Queues and databases

antirez 4395 days ago. 297294 views.

Queues are an incredibly useful tool in modern computing, they are often used in order to perform some possibly slow computation at a latter time in web applications. Basically queues allow to split a computation in two times, the time the computation is scheduled, and the time the computation is executed. A “producer”, will put a task to be executed into a queue, and a “consumer” or “worker” will get tasks from the queue to execute them. For example once a new user completes the registration process in a web application, the web application will add a new task to the queue in order to send an email with the activation link. The actual process of sending an email, that may require retrying if there are transient network failures or other errors, is up to the worker.

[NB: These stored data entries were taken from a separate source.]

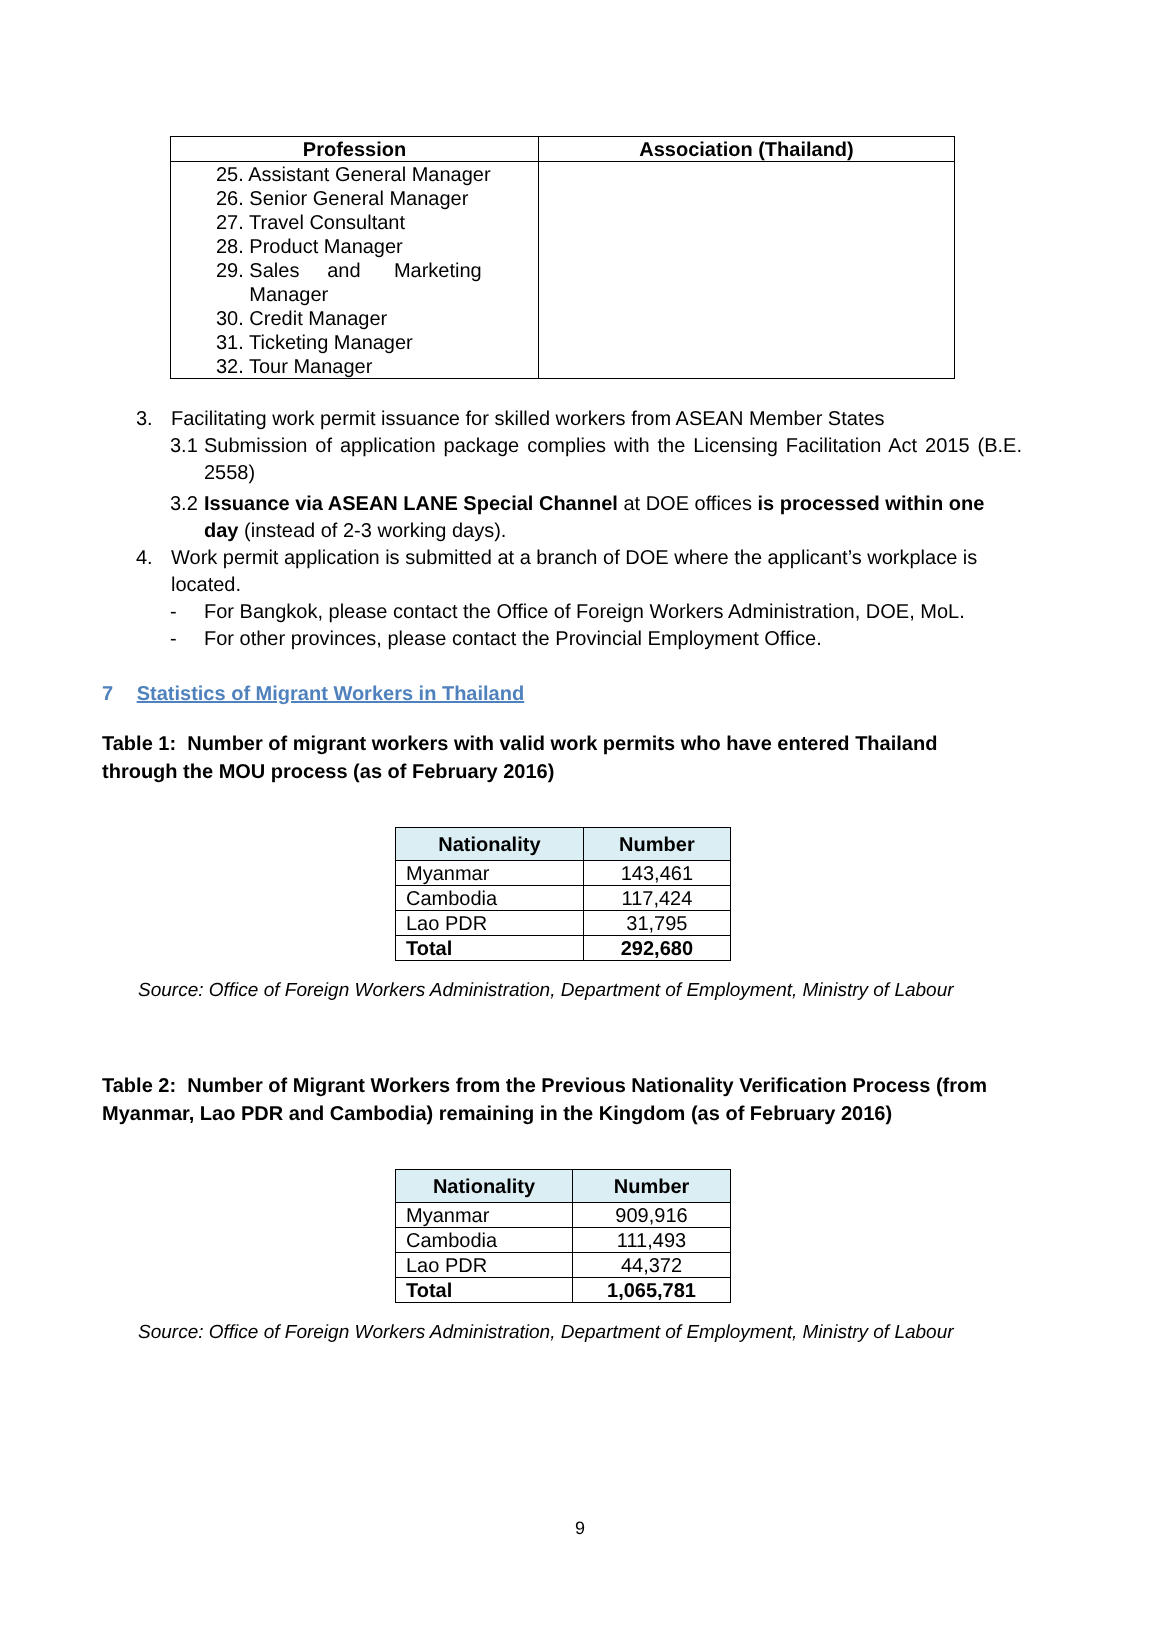| Profession | Association (Thailand) |
| --- | --- |
| 25. Assistant General Manager 26. Senior General Manager 27. Travel Consultant 28. Product Manager 29. Sales and Marketing Manager 30. Credit Manager 31. Ticketing Manager 32. Tour Manager | |
3. Facilitating work permit issuance for skilled workers from ASEAN Member States
3.1 Submission of application package complies with the Licensing Facilitation Act 2015 (B.E. 2558)
3.2 Issuance via ASEAN LANE Special Channel at DOE offices is processed within one day (instead of 2-3 working days).
4. Work permit application is submitted at a branch of DOE where the applicant’s workplace is located.
- For Bangkok, please contact the Office of Foreign Workers Administration, DOE, MoL.
- For other provinces, please contact the Provincial Employment Office.
7 Statistics of Migrant Workers in Thailand
Table 1: Number of migrant workers with valid work permits who have entered Thailand through the MOU process (as of February 2016)
| Nationality | Number |
| --- | --- |
| Myanmar | 143,461 |
| Cambodia | 117,424 |
| Lao PDR | 31,795 |
| Total | 292,680 |
Source: Office of Foreign Workers Administration, Department of Employment, Ministry of Labour
Table 2: Number of Migrant Workers from the Previous Nationality Verification Process (from Myanmar, Lao PDR and Cambodia) remaining in the Kingdom (as of February 2016)
| Nationality | Number |
| --- | --- |
| Myanmar | 909,916 |
| Cambodia | 111,493 |
| Lao PDR | 44,372 |
| Total | 1,065,781 |
Source: Office of Foreign Workers Administration, Department of Employment, Ministry of Labour
9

Technically speaking we can think at queues as a form of inter-process messaging primitive, where the receiving process needs to acknowledge the reception of the message. Messages can not be fire-and-forget, since the queue needs to understand if the message can be removed from the queue, so some form of acknowledgement is strictly required.

When receiving a message triggers the execution of a task, like it happens in the kind of queues we are talking about, the moment the message reception is acknowledged changes the semantic of the queue. When the worker process acknowledges the reception of the message *before* processing the message, if the worker fails the message can be lost before the task is performed at all. If the acknowledge is sent only *after* the message gets processed, if the worker fails or because of network partitions the queue may re-deliver the message again. This happens whatever the queue consistency properties are, so, even if the queue is modeled using a system providing strong consistency, the indetermination still holds true:

* If messages are acknowledged before processing, the queue will have an at-most-once delivery property. This means messages can be processed zero or one time.
* If messages are acknowledged after processing, the queue will have an at-least-once delivery property. This means messages can be processed from 1 to infinite number of times.

While both of this cases are not perfect, in the real world the second behavior is often preferred, since it is usually much simpler to cope with the case of multiple delivery of the message (triggering multiple executions of the task) than a system that from time to time does not execute a given task at all. An example of at-least-once delivery system is Amazon SQS (Simple Queue Service).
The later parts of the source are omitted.